Given instruction 1: In the rows, swap "skyscraper" for "tower" in the lines starting with the one that contains "The image size is (960, 540). In" and going on through the one that contains "You are standing at", keeping everything else the same. Return only those lines.
Given instruction 2: Write the next part of the Triage Trinity section, picking up right after its last sentence.

Text section:
━━━━━━━━━━

In this section
TR0.3 Three Environments, One Methodology
Section 0.2 taught the four triage outcomes and the confidence threshold that drives every classification. This section introduces the methodology that applies those decisions across every environment — cloud, Windows, and Linux — using one framework with three different tool sets.
Scenario
CHAIN-HARVEST began with an AiTM phishing email at 08:14. The cloud SOC analyst triaged the Entra ID sign-in anomaly, revoked j.morrison's session, and marked the incident as contained. Two hours later, the endpoint team found a Cobalt Strike beacon on j.morrison's workstation — the attacker had dropped a payload before the cloud session was revoked. The cloud triage was correct. The containment was incomplete. The analyst triaged in one environment while the attacker operated in three.
The Triage Trinity
Every triage — regardless of environment — follows three phases in a fixed sequence: classify, preserve, contain.
Figure TR0.3 — The Triage Trinity applied to three environments. The methodology is identical. The tools, evidence sources, and containment actions differ per environment.
Phase 1 — Classify. Determine whether the alert represents a true incident, a false positive, a benign true positive, or an indeterminate finding. The tools differ per environment — KQL queries in the cloud, process analysis on Windows, log review on Linux — but the decision framework from Section 0.2 applies identically. The triage scorecard asks the same 8 questions whether the alert originates from Entra ID, Defender for Endpoint, or a Linux auth.log parser.

━━━━━━━━━━

Data shown:
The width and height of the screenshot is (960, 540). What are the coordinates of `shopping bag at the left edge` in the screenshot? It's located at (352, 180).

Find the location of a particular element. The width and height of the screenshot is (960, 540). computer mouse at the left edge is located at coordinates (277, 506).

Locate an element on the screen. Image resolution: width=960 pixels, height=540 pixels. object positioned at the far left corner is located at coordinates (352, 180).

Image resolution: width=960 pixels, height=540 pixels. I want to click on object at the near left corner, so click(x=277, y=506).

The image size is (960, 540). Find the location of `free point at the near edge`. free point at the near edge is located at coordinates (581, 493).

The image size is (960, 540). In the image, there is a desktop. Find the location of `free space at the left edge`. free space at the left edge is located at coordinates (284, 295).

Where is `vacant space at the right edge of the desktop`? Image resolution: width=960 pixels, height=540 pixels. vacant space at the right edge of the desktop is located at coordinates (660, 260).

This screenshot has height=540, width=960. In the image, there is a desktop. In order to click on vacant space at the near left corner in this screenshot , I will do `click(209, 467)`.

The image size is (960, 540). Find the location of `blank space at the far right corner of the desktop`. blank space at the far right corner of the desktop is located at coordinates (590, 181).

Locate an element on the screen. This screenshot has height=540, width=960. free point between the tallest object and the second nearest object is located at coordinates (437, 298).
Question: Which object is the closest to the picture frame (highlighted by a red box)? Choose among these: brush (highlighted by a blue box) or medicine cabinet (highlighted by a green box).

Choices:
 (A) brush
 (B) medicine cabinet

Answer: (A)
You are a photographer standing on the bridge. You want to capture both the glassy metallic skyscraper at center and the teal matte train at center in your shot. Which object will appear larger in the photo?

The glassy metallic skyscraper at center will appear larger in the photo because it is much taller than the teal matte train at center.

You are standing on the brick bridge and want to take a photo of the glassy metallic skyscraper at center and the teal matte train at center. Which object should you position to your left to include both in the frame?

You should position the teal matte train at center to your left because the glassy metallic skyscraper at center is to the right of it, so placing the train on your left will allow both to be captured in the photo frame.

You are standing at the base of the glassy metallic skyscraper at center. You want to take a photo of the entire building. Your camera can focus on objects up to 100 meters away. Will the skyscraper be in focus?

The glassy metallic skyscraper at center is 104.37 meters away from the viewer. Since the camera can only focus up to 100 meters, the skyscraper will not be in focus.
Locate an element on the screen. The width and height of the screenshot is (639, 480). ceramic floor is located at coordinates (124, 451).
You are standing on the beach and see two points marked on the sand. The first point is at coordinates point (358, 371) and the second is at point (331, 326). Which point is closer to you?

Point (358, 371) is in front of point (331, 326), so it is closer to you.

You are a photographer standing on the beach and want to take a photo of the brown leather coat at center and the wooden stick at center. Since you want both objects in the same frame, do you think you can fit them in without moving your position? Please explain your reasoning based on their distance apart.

━━━━━━━━━━

Written response 1:
The image size is (960, 540). In the image, there is a desktop. Find the location of `free space at the left edge`. free space at the left edge is located at coordinates (284, 295).

Where is `vacant space at the right edge of the desktop`? Image resolution: width=960 pixels, height=540 pixels. vacant space at the right edge of the desktop is located at coordinates (660, 260).

This screenshot has height=540, width=960. In the image, there is a desktop. In order to click on vacant space at the near left corner in this screenshot , I will do `click(209, 467)`.

The image size is (960, 540). Find the location of `blank space at the far right corner of the desktop`. blank space at the far right corner of the desktop is located at coordinates (590, 181).

Locate an element on the screen. This screenshot has height=540, width=960. free point between the tallest object and the second nearest object is located at coordinates (437, 298).
Question: Which object is the closest to the picture frame (highlighted by a red box)? Choose among these: brush (highlighted by a blue box) or medicine cabinet (highlighted by a green box).

Choices:
 (A) brush
 (B) medicine cabinet

Answer: (A)
You are a photographer standing on the bridge. You want to capture both the glassy metallic tower at center and the teal matte train at center in your shot. Which object will appear larger in the photo?

The glassy metallic tower at center will appear larger in the photo because it is much taller than the teal matte train at center.

You are standing on the brick bridge and want to take a photo of the glassy metallic tower at center and the teal matte train at center. Which object should you position to your left to include both in the frame?

You should position the teal matte train at center to your left because the glassy metallic tower at center is to the right of it, so placing the train on your left will allow both to be captured in the photo frame.

You are standing at the base of the glassy metallic tower at center. You want to take a photo of the entire building. Your camera can focus on objects up to 100 meters away. Will the tower be in focus?

Written response 2:
Phase 2 — Preserve. Capture volatile evidence before it degrades. The volatility hierarchy from TR1 governs priority: memory first, then processes and network state, then logs. The collection tools differ — Graph PowerShell exports cloud sign-in data, KAPE collects Windows volatile artifacts, LiME captures Linux memory — but the priority logic is identical.
Phase 3 — Contain. Execute the minimum action required to stop the attacker's progress while preserving evidence for the investigation team. Containment actions are environment-specific: session revocation in the cloud, device network isolation on Windows, iptables block on Linux. Each action has a blast radius — legitimate users and services that break when containment is applied — covered in depth in TR8.
The sequence is fixed. Containment before classification risks unnecessary actions on a false positive — disabling a legitimate user's account at 02:00 or isolating a production server from the network. Containment before preservation may destroy the evidence the investigation needs — rebooting a server to "fix" it destroys memory and running process state. Classification before preservation is acceptable only when classification is confident and quick (under 5 minutes). Otherwise, begin preservation in parallel with classification for probable true positives.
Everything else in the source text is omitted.